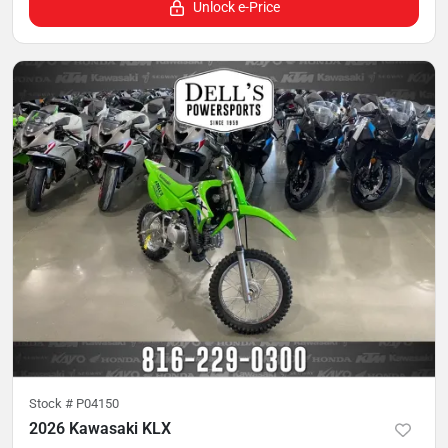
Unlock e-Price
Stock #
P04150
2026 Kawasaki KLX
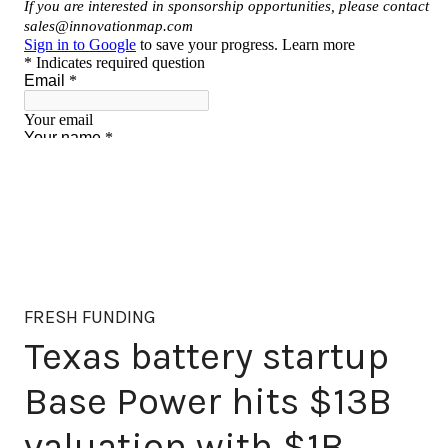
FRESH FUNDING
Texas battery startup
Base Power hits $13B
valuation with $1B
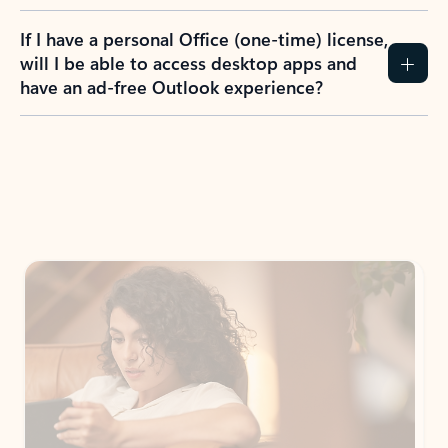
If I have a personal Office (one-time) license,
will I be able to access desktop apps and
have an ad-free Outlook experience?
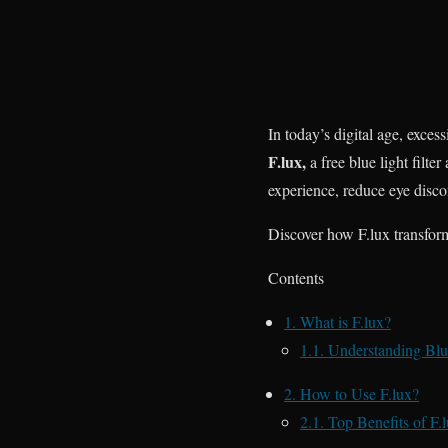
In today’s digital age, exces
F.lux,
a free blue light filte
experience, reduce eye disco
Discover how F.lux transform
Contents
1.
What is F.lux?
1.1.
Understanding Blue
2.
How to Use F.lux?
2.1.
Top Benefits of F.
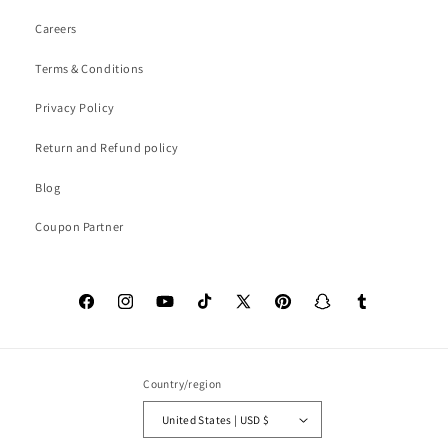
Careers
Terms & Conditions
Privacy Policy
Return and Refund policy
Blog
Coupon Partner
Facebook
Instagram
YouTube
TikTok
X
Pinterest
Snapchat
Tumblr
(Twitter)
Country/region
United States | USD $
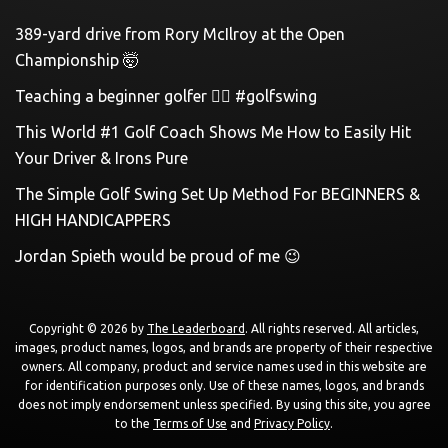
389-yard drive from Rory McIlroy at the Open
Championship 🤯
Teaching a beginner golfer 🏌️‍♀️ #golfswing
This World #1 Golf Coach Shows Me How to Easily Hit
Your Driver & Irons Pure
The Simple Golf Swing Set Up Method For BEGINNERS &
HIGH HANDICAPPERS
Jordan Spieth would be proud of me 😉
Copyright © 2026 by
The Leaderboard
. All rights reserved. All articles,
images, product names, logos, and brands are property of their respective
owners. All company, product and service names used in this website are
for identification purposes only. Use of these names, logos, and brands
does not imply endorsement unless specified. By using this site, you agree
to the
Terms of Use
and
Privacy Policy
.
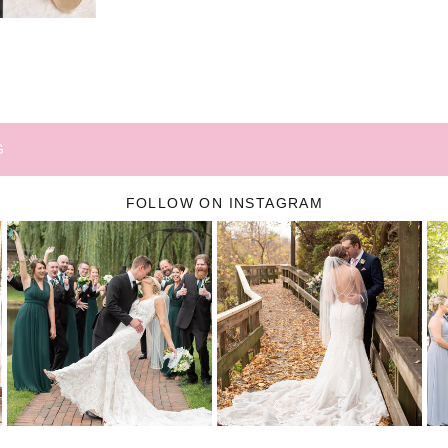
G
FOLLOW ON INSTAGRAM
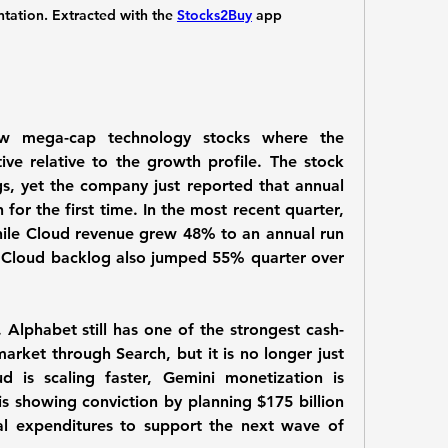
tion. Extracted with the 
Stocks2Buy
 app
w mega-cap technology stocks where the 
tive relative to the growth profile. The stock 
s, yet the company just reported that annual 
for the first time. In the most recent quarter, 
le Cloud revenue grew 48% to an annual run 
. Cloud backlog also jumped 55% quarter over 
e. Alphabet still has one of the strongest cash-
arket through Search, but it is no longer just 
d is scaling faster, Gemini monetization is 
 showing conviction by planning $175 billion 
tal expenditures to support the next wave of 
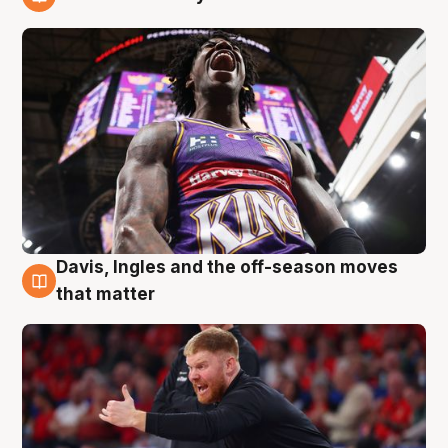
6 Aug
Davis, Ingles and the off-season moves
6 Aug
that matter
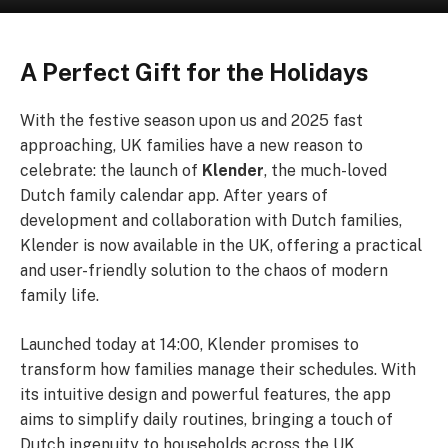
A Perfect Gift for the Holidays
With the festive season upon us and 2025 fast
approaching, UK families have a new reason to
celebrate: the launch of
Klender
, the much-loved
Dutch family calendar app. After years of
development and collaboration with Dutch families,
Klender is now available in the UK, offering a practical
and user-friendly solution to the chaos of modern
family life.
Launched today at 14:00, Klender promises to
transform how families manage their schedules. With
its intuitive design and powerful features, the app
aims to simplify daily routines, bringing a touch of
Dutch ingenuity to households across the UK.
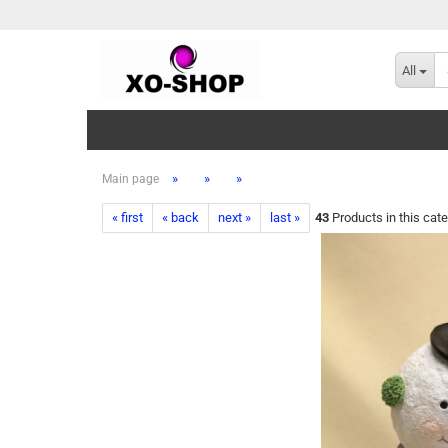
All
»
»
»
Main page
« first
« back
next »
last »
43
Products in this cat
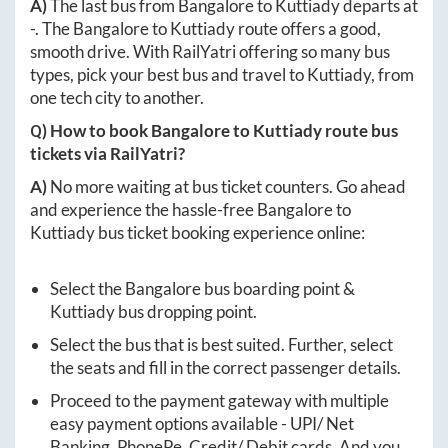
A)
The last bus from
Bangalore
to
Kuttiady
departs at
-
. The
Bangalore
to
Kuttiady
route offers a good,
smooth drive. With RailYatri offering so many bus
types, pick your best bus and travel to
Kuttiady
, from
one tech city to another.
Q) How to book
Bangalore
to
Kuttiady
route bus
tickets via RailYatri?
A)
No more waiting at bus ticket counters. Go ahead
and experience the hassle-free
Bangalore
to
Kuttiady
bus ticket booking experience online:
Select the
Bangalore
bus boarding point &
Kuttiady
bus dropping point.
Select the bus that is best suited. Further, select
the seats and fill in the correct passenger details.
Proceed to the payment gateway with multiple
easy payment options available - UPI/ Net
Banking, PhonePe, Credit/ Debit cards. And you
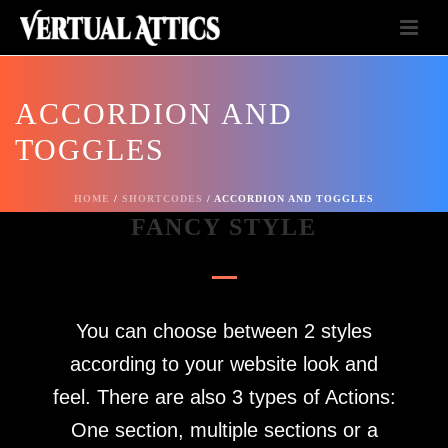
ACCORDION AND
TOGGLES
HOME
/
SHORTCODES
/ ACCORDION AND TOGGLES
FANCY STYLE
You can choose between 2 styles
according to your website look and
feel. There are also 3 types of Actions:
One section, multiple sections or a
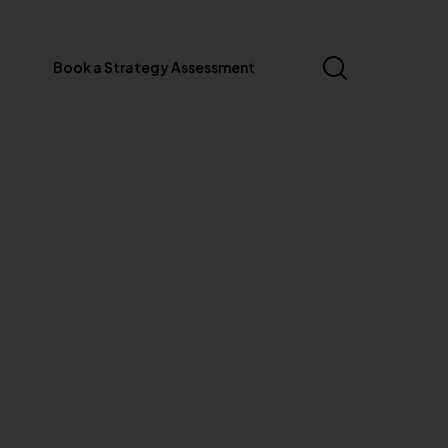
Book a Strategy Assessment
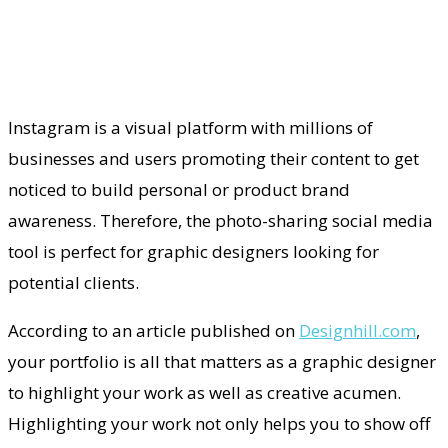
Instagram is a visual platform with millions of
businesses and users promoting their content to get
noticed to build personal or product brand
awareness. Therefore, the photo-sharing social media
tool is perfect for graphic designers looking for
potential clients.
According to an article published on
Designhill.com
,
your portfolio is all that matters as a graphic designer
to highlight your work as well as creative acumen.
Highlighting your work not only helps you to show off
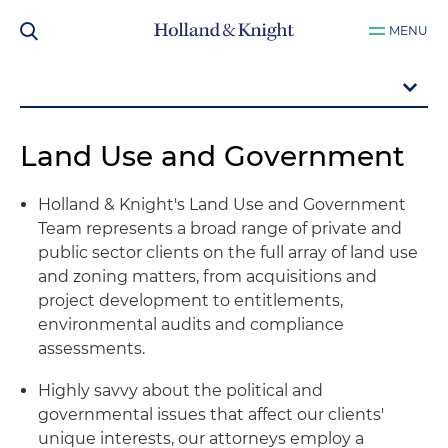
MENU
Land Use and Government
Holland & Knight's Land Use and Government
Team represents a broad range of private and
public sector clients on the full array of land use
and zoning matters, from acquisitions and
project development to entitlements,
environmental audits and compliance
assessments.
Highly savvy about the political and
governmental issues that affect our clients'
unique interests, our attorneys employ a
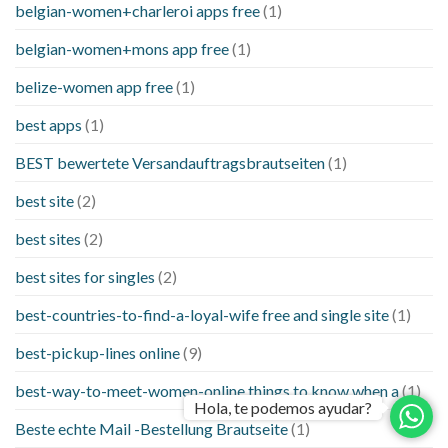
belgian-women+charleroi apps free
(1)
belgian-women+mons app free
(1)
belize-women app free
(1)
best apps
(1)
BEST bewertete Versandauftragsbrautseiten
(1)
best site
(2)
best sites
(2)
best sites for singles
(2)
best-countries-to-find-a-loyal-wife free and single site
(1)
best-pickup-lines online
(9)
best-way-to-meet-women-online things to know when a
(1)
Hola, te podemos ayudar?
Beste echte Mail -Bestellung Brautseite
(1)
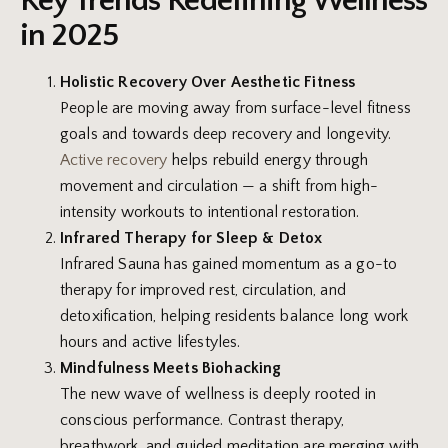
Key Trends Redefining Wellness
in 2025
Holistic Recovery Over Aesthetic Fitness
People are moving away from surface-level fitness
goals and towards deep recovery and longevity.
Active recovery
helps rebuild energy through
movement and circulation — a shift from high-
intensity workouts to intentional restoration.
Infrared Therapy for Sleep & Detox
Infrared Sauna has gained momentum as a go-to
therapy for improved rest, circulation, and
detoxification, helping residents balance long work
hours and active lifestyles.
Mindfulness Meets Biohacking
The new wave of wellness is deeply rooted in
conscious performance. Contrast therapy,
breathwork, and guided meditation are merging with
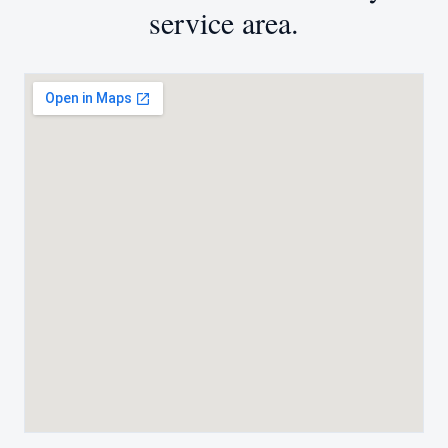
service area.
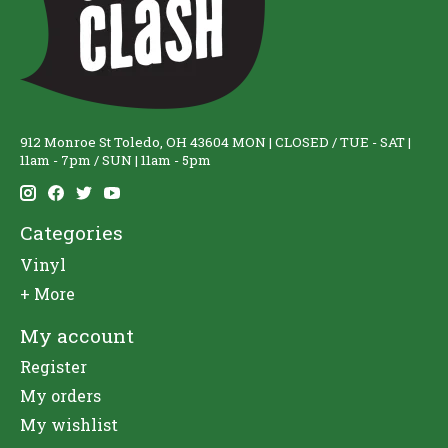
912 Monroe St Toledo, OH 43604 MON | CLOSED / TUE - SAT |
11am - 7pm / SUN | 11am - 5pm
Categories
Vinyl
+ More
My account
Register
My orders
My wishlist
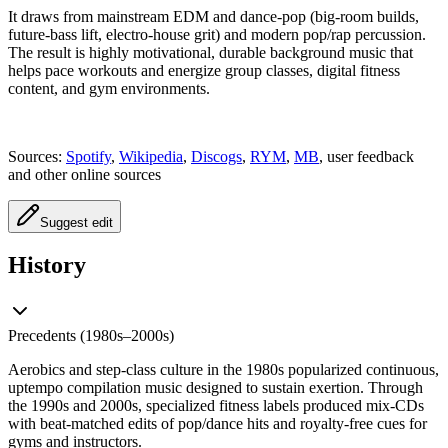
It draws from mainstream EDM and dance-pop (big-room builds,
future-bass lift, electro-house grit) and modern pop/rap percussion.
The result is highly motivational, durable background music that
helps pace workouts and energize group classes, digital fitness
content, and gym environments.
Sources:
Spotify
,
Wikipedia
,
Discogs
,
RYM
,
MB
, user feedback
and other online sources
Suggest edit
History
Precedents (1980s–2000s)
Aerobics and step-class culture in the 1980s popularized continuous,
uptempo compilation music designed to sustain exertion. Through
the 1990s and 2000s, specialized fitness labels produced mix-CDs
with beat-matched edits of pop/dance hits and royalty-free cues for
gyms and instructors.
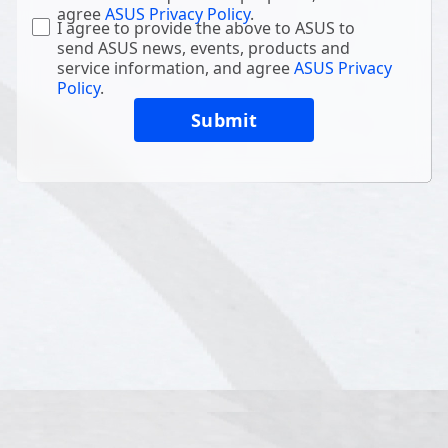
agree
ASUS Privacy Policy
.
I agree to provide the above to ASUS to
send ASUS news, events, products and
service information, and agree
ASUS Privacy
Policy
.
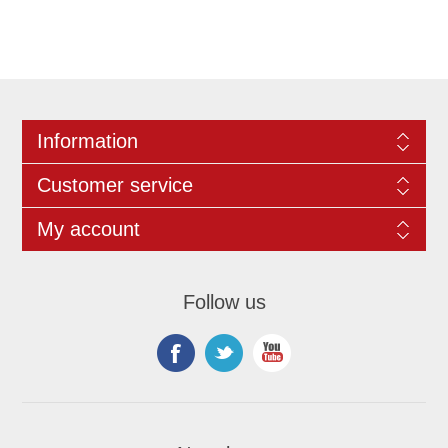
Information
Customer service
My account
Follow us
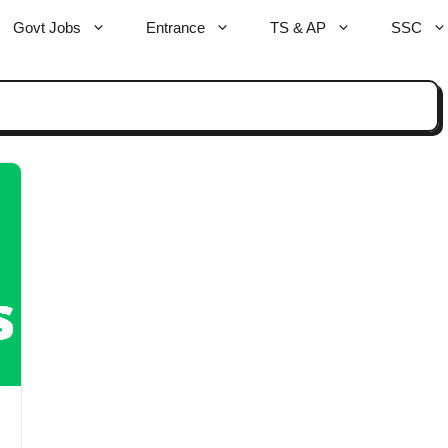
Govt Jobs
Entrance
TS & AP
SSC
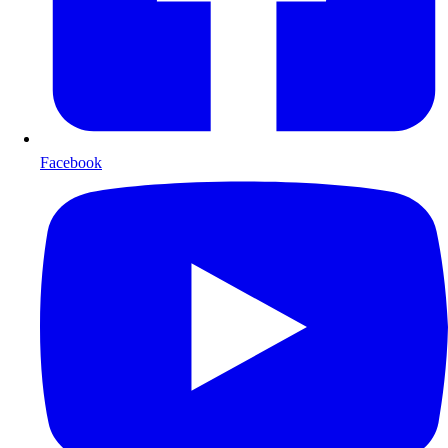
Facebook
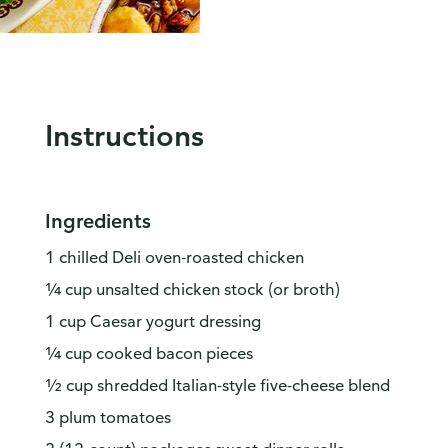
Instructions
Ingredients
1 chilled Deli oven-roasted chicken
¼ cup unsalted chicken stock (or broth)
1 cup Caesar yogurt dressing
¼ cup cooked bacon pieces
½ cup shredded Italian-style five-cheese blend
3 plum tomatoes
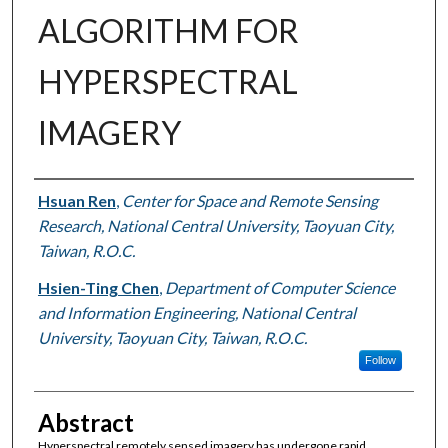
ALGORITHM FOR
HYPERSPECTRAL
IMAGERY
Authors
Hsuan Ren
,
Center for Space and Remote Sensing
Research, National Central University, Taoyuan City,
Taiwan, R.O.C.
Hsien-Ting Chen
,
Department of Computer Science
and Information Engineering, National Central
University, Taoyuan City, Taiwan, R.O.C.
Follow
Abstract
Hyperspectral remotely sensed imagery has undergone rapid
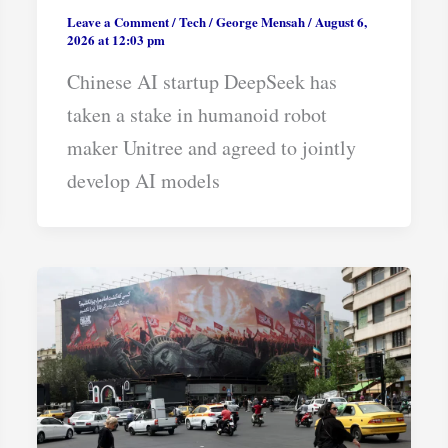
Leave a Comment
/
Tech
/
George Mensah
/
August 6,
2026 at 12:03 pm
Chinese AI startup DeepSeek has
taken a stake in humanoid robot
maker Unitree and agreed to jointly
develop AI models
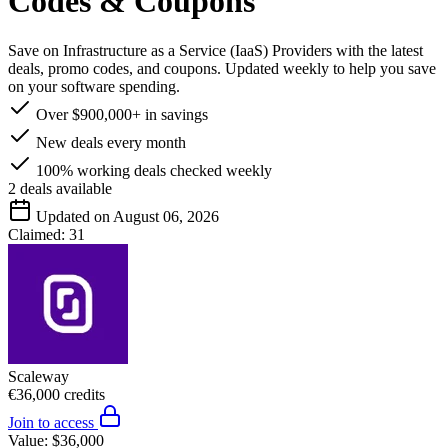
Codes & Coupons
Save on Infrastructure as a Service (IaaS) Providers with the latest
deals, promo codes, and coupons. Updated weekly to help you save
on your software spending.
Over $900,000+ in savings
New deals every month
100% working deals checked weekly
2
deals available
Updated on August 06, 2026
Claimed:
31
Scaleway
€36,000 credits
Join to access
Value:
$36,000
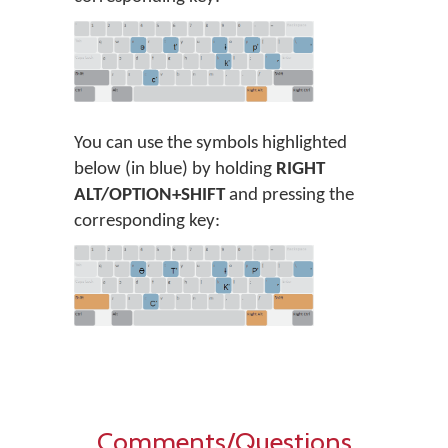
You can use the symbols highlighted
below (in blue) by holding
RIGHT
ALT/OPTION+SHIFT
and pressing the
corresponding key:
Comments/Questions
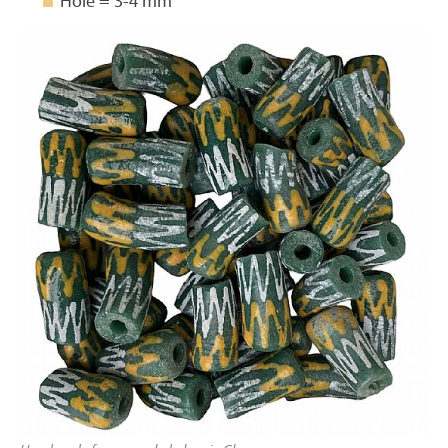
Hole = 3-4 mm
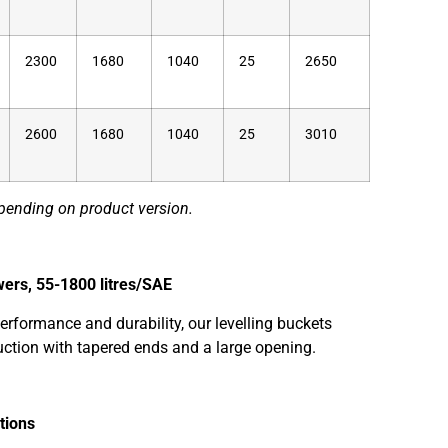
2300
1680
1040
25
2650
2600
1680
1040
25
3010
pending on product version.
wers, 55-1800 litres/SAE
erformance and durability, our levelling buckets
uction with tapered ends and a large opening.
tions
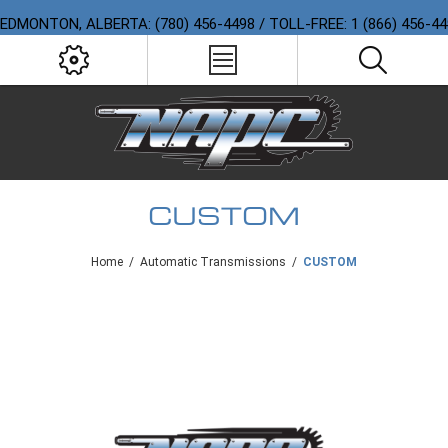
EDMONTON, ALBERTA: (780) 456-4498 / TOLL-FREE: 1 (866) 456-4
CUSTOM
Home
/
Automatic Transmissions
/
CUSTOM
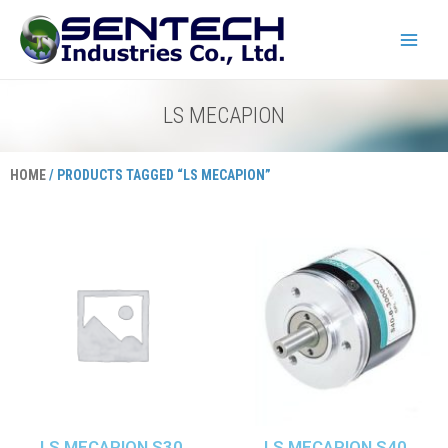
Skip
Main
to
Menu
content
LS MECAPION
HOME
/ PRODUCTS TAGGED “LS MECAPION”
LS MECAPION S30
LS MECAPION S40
◆ ◆ ◆ ◆ ◆
- TASK PROMPT -
Write out, word for word, the lines from the first line of the entries through the one containing "All rights reserved.", both included. Leave out the pictures.

- OUTPUT FOR THIS TASK -
Unlock e-Price
Stock #
P04150
2026 Kawasaki KLX
FRESH FUNDING
Texas battery startup
Base Power hits $13B
valuation with $1B
If I have a personal Office (one-time) license,
will I be able to access desktop apps and
have an ad-free Outlook experience?
In today’s digital age, exces
F.lux,
a free blue light filte
experience, reduce eye disco
Discover how F.lux transform
Contents
1.
What is F.lux?
1.1.
Understanding Blue
2.
How to Use F.lux?
2.1.
Top Benefits of F.
Careers
Terms & Conditions
Privacy Policy
Return and Refund policy
Blog
Coupon Partner
Facebook
Instagram
YouTube
TikTok
X
Pinterest
Snapchat
Tumblr
(Twitter)
Country/region
United States | USD $
389-yard drive from Rory McIlroy at the Open
Championship 🤯
Teaching a beginner golfer 🏌️‍♀️ #golfswing
This World #1 Golf Coach Shows Me How to Easily Hit
Your Driver & Irons Pure
The Simple Golf Swing Set Up Method For BEGINNERS &
HIGH HANDICAPPERS
Jordan Spieth would be proud of me 😉
Copyright © 2026 by
The Leaderboard
. All rights reserved. All articles,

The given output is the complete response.